In queste nuove posizioni americane contano anche i riflessi che questa situazione ha avuto sul gradimento di Biden in vista delle elezioni presidenziali del 2024?
Biden ha pensato che appoggiando l’operazione a Gaza potesse accaparrarsi il consenso della comunità ebraica, ma i sondaggi dicono che così facendo la comunità arabo-americana gli ha voltato le spalle. Non voterà per Trump, ma potrebbe ingrossare le fila di coloro che preferiscono astenersi.
Blinken ha anche detto che gli ostaggi rimangono una priorità: la tregua dovrebbe servire anche a riprendere le trattative per liberarli?
Le dichiarazioni del ministro della Difesa Yoav Gallant secondo il quale l’operazione per abbattere Hamas sarebbe servita anche a liberare gli ostaggi sono surreali.

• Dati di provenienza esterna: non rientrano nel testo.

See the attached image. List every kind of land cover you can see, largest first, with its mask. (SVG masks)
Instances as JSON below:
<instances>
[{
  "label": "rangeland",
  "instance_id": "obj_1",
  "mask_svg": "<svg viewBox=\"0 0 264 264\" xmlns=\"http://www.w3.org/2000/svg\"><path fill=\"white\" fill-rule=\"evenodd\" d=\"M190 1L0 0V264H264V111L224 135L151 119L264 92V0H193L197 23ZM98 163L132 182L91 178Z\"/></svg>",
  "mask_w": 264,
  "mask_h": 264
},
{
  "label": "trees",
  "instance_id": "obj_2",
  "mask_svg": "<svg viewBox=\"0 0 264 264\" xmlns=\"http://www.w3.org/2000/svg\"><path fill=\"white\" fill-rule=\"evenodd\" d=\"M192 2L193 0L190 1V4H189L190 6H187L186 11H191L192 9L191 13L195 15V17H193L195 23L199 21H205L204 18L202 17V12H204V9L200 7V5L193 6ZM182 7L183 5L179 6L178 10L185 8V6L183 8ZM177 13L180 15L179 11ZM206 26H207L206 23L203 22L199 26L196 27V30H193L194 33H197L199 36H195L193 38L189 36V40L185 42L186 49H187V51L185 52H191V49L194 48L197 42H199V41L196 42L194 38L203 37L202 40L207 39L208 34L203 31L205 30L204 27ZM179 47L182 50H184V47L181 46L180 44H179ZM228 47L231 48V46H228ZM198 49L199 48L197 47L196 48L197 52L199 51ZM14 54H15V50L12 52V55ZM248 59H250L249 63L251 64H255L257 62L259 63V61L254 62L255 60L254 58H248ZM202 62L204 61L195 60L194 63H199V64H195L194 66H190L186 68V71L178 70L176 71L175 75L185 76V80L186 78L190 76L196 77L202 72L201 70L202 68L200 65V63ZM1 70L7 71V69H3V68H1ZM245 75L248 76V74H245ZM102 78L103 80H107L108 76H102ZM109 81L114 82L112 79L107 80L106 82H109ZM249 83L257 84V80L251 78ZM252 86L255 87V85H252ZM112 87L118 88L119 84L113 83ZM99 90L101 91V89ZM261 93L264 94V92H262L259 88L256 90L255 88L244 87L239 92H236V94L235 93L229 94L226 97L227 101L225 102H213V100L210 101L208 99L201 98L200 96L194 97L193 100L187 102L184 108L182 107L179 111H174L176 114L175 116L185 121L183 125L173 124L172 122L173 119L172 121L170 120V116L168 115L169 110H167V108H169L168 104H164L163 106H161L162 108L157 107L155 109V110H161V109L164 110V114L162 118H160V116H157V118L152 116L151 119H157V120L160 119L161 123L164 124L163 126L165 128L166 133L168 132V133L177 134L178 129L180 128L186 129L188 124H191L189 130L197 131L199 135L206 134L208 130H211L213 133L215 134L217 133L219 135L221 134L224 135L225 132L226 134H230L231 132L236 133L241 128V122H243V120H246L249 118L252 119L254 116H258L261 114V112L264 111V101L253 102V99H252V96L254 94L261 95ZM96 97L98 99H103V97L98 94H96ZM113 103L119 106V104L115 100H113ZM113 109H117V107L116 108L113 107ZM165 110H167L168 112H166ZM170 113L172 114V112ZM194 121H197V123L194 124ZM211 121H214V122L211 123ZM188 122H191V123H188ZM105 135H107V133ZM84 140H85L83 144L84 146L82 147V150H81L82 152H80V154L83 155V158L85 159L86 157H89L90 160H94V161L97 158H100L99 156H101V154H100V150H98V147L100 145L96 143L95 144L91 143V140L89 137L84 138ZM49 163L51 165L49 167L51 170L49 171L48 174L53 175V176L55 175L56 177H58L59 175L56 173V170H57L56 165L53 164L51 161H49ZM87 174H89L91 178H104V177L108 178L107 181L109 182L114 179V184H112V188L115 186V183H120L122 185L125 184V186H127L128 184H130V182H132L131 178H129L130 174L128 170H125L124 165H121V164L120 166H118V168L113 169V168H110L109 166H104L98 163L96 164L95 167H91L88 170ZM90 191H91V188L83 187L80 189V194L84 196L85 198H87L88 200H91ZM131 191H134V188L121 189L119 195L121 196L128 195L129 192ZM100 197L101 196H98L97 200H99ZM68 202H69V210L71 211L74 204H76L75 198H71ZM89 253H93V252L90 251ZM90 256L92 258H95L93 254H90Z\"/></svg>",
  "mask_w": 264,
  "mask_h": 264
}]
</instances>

Ne sono già morti 57. Nasrallah, ricordando la condizione dei prigionieri palestinesi, ha fatto capire che una trattativa in questo senso, con uno scambio, potrebbe andare a buon fine: il Qatar si stava già muovendo in questa direzione, ma poi non se ne è fatto niente.
Possiamo dire alla luce degli interventi di Blinken e Nasrallah che l’escalation del conflitto ora è un po’ meno probabile?
Bisognerà vedere quali resteranno gli obiettivi del governo Netanyahu dopo la pausa dei combattimenti. All’interno dell’esecutivo ci sono forti pressioni affinché questa occasione militare venga sfruttata a pieno per eliminare Hamas. Un discorso che vale anche per la Cisgiordania, che ora viene percorsa da Nord a Sud alla ricerca di miliziani di Hamas che non si capisce quanti siano. A tutto questo si aggiunge un atteggiamento aggressivo da parte dei coloni e le accuse di violenza da parte della polizia nei confronti dei palestinesi, due dei quali sono morti a 48 ore dal loro arresto. Ci sono denunce diffuse sui palestinesi incarcerati. Anche per questo Nasrallah, forse, ha parlato dei prigionieri.
Che ruolo hanno avuto la stampa e i mass media in questo cambio di registro da parte degli americani?
C’è irritazione da parte degli establishment di Usa e Israele nei confronti dei giornalisti: è evidente che il lavoro che hanno fatto a Gaza (e non solo lì) ha messo i bastoni fra le ruote al compimento dell’operazione militare, ostacolando la volontà di portarla a termine. Visto l’altissimo numero di morti che si sono verificati, per loro sarebbe stato meglio che certe immagini non fossero state viste.